Your assignment
The lines to extract run from the start of the records through the line with "middle mcp: (281, 223)", both ends included; drop the pictures.

*** Given data Section Begins ***

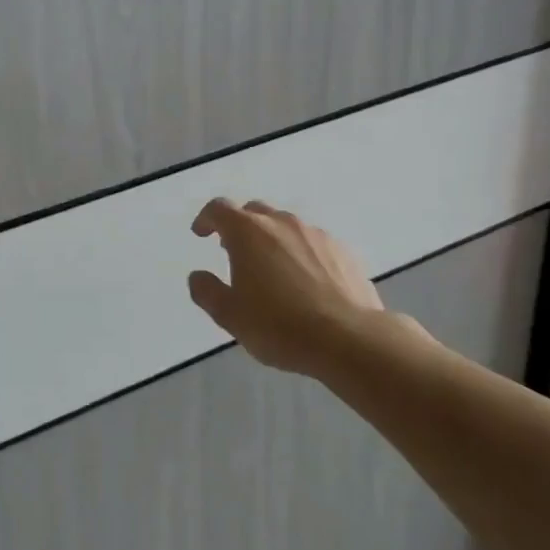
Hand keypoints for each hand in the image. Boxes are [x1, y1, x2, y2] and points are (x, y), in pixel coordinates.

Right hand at [187, 199, 391, 375]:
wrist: (351, 340)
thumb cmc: (279, 325)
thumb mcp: (229, 315)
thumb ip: (207, 291)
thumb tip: (198, 276)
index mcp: (247, 232)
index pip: (219, 209)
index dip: (206, 219)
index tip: (201, 234)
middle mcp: (281, 223)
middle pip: (254, 212)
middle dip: (240, 227)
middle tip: (235, 252)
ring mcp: (316, 235)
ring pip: (286, 226)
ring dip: (273, 240)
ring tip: (273, 270)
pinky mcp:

*** Given data Section Ends ***

Exercise output
Hand keypoints for each hand in the image. Boxes are [x1, y1, x2, y2] and points are (x, y), in pixel coordinates.

Right hand at [187, 199, 391, 375]:
wrist: (351, 340)
thumb cmc: (279, 325)
thumb mcp: (229, 315)
thumb ip: (207, 291)
thumb tip: (198, 276)
index mcp: (247, 232)
index pip: (219, 209)
index dip: (206, 219)
index tip: (201, 234)
middle mcp: (281, 223)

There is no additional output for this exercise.